Now, let $\#$ be the counting measure and let us define $\tilde\mu_1:\mathcal P(\Omega)\to [0,\infty]$ by $\tilde \mu_1(A) = \#(A)$, and $\tilde\mu_2:\mathcal P(\Omega)\to [0,\infty]$ by $\tilde \mu_2(A) = 2\#(A)$. Clealy, both $\tilde\mu_1$ and $\tilde\mu_2$ are measures that extend $\nu$ to $\mathcal P(\Omega)$. So the extension is not unique.
Remark: Note that both extensions $\tilde\mu_1$ and $\tilde\mu_2$ are themselves $\sigma$-finite. So, in order to have the uniqueness of the extension, the condition that the pre-measure be $\sigma$-finite can not be replaced by the weaker condition that the resulting extension be $\sigma$-finite.
Remark 2: From the point of view of the proof of the uniqueness.
The typical proof goes like that: Suppose there two extensions $\tilde\mu_1$ and $\tilde\mu_2$. Define $$\Sigma = \{ A \in \sigma(\mathcal S) : \tilde\mu_1(A)=\tilde\mu_2(A) \}$$ Clearly, for any $A \in \mathcal S$, $\tilde\mu_1(A)= \nu(A)=\tilde\mu_2(A)$. So $\mathcal S \subseteq \Sigma$. If we can prove that $\Sigma$ is a $\sigma$-algebra, we have $\sigma(\mathcal S) \subset \Sigma$ and it means $\tilde\mu_1=\tilde\mu_2$.

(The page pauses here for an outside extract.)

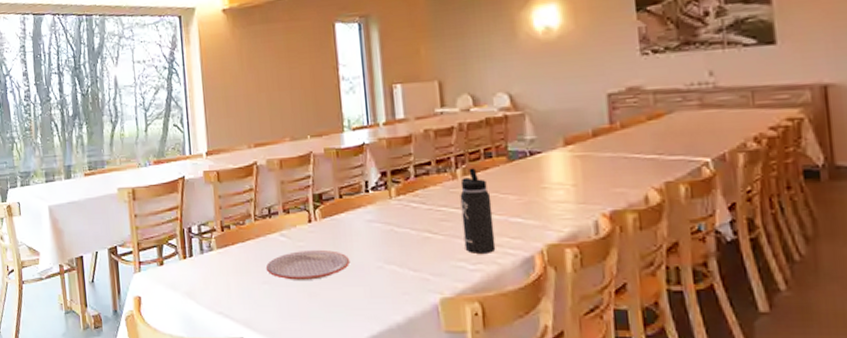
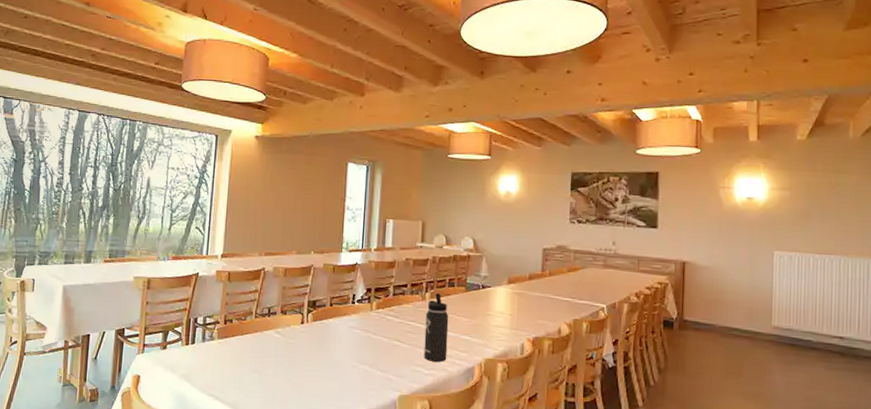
plate: present [265,249,351,280] -> none [258,347,331,373]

So what remains to be proved is that $\Sigma$ is a $\sigma$-algebra. This is straight forward except for one step: proving that, if $A \in \Sigma$, then $A^c \in \Sigma$. In other words, if $\tilde\mu_1(A)=\tilde\mu_2(A)$, then $\tilde\mu_1(A^c)=\tilde\mu_2(A^c)$. Suppose $\tilde\mu_1(A)=\tilde\mu_2(A)$. We could try
$$ \tilde\mu_1(A^c) = \tilde\mu_1(\Omega)- \tilde\mu_1(A) = \nu(\Omega)- \tilde\mu_1(A) = \nu(\Omega)- \tilde\mu_2(A) = \tilde\mu_2(\Omega)- \tilde\mu_2(A) = \tilde\mu_1(A^c)$$ But the first equality is true for any $A \in \sigma(\mathcal S)$ if and only if $\tilde\mu_1$ is a finite measure. In a similar way, the last equality is true for any $A \in \sigma(\mathcal S)$ if and only if $\tilde\mu_2$ is a finite measure. However, $\tilde\mu_1$ (and $\tilde\mu_2$) is a finite measure if and only if $\nu$ is a finite pre-measure. So, assuming $\nu$ is a finite pre-measure (and that is the critical point), we can complete the proof of uniqueness of the extension.
The next, and last, step is showing that, for the uniqueness of the extension, the case of $\nu$ being a $\sigma$-finite pre-measure can be reduced to the case of $\nu$ being a finite pre-measure. This is done typically by partitioning $\Omega$ in a countable collection subsets where $\nu$ is a finite pre-measure.
(Of course, if $\nu$ is not a $\sigma$-finite pre-measure, then the extensions may not be unique, even if the extensions themselves are $\sigma$-finite , as we have seen in the counter-example above.)